Mas que cara idiota! 

— Você está sendo inoportuno e eu sou grosseira!? Ah, faça-me o favor!

O homem me encarou atentamente por mais alguns segundos antes de dizer de maneira tranquila, mas ainda assim bastante pedante.

— Estou procurando a minha namorada e pensei estar ajudando-a, mas vejo que me enganei.

Ele me virou as costas e começou a caminhar de volta a parte da praia que estava mais movimentada e antes que eu conseguisse controlar a minha amargura e acidez, acabei falando alto para que ele ouvisse: 

— Talvez ela esteja por aí com um primo seu… 

As minhas palavras o fizeram parar e olhar em minha direção, o que me fez concluir com cinismo.

— Não tem primo? Então deve ser o seu melhor amigo, ou sei lá! Deve tá te traindo com alguém em pleno Réveillon.

É, eu estava amargurada e sendo cruel com um estranho no primeiro dia do ano. Bem, eu realmente não me importo. 
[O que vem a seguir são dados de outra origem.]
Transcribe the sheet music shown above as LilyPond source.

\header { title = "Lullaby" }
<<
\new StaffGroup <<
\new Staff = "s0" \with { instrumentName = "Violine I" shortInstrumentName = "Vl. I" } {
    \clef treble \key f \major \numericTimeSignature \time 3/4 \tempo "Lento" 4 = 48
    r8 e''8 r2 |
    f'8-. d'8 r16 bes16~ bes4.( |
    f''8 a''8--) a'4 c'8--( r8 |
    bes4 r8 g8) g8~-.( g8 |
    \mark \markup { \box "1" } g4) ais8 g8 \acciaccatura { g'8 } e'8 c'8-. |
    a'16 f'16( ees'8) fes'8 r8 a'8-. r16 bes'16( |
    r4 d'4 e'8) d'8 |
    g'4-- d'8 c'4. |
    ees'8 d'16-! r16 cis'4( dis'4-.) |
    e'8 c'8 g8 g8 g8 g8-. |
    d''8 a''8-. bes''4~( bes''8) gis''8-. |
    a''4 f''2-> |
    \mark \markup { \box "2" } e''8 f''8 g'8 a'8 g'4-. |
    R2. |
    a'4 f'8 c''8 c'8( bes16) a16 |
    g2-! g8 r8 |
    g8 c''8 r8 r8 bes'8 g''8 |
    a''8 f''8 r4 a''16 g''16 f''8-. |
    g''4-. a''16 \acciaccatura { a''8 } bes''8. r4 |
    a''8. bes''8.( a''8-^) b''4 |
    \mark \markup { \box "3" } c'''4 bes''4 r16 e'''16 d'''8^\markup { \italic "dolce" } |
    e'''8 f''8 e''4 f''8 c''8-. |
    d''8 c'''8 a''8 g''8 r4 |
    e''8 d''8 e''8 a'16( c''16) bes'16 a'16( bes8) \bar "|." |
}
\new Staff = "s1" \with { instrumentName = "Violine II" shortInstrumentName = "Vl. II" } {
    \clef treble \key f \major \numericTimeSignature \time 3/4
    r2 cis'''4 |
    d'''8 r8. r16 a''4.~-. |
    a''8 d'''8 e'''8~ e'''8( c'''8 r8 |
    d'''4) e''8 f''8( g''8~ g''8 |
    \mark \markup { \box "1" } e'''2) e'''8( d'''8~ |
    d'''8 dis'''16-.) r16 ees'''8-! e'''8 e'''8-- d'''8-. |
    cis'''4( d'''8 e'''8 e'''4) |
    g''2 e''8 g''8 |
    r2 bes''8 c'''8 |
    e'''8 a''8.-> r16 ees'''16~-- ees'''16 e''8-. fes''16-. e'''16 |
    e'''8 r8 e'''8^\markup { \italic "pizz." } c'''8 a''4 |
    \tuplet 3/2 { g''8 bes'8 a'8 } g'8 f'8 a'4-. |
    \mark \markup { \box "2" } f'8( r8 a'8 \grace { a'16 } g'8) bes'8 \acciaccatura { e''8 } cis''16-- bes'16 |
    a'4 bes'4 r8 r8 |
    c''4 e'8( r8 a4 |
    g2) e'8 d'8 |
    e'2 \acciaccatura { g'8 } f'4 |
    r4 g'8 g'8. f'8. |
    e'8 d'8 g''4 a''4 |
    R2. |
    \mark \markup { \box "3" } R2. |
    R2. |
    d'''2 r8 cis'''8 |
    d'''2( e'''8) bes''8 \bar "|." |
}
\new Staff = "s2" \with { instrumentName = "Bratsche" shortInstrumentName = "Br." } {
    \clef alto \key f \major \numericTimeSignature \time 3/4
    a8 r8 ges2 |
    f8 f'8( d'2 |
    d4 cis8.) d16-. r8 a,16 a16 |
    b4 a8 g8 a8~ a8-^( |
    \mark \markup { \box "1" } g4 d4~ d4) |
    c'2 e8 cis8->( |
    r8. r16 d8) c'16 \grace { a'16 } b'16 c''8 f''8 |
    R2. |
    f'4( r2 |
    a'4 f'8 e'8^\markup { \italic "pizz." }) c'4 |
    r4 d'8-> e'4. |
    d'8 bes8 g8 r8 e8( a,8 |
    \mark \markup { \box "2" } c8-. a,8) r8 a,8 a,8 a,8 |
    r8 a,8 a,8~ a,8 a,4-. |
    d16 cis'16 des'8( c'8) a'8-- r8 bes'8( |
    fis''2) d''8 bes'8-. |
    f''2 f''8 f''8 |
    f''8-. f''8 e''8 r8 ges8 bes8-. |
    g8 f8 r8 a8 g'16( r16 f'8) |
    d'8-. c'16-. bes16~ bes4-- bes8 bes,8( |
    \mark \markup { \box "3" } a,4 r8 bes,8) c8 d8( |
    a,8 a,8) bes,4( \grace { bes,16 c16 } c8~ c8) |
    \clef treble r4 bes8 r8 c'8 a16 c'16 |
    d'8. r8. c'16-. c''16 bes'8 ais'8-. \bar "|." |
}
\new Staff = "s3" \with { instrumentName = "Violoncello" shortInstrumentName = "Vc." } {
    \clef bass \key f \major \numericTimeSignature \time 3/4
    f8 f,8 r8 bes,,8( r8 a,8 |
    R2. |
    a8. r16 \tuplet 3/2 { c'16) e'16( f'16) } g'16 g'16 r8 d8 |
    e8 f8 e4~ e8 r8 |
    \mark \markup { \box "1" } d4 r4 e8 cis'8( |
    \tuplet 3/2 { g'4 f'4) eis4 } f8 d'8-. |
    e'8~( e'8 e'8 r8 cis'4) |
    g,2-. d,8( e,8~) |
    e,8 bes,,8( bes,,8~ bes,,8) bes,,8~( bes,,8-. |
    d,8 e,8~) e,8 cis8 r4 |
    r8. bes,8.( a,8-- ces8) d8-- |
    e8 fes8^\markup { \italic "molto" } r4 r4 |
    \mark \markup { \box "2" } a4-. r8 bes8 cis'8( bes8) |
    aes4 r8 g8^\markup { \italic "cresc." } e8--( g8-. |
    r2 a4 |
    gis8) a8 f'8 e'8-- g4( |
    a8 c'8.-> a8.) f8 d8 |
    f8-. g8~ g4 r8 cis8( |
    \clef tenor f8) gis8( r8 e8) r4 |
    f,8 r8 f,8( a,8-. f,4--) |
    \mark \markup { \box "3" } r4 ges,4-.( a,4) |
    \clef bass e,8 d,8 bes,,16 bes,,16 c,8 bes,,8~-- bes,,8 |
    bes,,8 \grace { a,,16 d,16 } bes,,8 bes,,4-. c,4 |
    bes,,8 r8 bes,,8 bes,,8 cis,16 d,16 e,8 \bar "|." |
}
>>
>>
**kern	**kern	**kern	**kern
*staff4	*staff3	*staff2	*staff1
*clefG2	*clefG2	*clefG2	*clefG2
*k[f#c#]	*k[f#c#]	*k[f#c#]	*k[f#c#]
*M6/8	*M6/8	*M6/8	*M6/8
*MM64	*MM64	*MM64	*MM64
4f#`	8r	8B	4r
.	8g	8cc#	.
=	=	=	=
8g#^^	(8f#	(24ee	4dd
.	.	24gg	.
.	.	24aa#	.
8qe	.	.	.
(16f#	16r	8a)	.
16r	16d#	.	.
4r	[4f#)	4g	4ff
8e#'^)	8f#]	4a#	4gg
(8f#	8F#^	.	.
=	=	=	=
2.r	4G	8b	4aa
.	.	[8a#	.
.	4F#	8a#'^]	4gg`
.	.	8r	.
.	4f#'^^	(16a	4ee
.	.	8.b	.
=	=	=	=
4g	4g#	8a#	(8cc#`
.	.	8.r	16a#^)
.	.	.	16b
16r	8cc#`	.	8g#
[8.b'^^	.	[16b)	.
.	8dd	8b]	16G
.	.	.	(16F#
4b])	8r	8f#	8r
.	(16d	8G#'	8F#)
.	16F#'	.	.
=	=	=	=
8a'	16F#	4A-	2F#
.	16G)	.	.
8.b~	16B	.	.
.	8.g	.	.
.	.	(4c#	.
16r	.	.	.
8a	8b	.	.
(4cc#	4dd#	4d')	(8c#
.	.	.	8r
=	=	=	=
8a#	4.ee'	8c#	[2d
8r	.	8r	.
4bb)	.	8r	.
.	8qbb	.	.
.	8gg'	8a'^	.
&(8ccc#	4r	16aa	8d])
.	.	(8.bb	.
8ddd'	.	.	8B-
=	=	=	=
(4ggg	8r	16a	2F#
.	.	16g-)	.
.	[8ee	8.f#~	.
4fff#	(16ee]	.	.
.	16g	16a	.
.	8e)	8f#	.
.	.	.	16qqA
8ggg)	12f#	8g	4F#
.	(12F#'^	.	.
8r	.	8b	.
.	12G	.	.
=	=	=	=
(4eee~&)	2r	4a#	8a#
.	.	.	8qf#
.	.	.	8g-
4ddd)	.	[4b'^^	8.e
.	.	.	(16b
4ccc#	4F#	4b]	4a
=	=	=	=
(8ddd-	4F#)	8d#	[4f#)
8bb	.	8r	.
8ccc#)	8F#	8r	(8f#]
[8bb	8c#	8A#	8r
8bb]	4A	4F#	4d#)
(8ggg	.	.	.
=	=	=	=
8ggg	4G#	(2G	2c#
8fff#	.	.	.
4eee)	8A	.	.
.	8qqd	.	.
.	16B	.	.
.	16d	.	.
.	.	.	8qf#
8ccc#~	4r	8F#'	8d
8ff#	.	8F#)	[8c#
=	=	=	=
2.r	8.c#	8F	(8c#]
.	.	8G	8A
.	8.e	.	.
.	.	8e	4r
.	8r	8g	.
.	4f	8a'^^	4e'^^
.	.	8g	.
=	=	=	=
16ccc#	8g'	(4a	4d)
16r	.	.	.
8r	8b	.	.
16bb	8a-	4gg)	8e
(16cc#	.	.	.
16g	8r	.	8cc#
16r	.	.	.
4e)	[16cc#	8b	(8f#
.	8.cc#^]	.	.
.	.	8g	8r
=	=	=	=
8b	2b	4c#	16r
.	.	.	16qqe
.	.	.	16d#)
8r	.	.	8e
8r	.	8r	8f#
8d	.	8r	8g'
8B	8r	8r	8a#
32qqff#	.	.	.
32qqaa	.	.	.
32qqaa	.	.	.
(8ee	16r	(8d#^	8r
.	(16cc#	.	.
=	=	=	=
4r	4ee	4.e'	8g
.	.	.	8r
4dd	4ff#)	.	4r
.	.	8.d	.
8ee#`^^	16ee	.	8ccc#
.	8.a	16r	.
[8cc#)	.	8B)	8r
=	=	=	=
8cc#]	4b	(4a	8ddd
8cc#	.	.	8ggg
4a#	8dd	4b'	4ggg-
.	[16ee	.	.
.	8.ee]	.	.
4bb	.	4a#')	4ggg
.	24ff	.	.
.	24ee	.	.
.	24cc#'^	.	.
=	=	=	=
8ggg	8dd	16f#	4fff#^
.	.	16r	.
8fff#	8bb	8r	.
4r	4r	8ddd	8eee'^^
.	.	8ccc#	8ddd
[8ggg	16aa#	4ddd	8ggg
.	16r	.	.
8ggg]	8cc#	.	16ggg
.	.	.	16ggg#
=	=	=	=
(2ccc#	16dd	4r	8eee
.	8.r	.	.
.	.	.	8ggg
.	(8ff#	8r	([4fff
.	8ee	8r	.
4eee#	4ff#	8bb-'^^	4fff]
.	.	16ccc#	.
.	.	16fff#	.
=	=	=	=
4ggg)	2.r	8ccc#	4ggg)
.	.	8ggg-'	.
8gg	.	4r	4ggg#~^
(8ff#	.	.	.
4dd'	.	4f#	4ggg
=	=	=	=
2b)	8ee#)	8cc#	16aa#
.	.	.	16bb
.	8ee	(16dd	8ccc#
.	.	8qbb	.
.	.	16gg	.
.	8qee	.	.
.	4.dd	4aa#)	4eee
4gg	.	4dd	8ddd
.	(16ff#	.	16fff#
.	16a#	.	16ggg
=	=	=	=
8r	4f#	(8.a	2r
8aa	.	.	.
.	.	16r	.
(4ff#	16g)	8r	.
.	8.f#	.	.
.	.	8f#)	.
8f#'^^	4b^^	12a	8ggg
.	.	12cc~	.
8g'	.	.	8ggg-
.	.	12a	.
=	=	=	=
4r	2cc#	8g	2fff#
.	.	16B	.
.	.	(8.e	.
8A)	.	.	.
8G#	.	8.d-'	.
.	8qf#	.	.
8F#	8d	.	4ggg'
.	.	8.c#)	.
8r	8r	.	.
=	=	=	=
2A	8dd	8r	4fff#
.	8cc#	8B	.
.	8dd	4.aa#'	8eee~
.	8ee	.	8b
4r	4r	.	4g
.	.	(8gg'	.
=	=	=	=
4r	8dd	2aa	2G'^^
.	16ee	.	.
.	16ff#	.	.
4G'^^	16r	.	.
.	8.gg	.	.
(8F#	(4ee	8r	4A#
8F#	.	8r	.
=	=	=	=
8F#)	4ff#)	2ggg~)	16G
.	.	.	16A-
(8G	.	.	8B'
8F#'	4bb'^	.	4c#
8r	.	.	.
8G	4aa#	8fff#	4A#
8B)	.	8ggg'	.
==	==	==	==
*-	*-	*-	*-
— Só estou tentando ajudar, mas vejo que você é uma garota bastante venenosa — O estranho apontou com desprezo —  Deve ser por isso que está aqui sozinha, à espera que a água te cubra logo de uma vez.

As palavras duras - resposta compreensível diante do que eu falei - me deixaram perplexa e sem fala, e o homem voltou a caminhar na mesma direção de antes, sem dizer mais nada. Não era necessário, ele tinha sido tão cruel quanto eu mesma e eu não poderia acusá-lo de ter exagerado. Eu fui a única culpada da cena que se desenrolou na casa e fui eu a que mais exagerei naquela noite.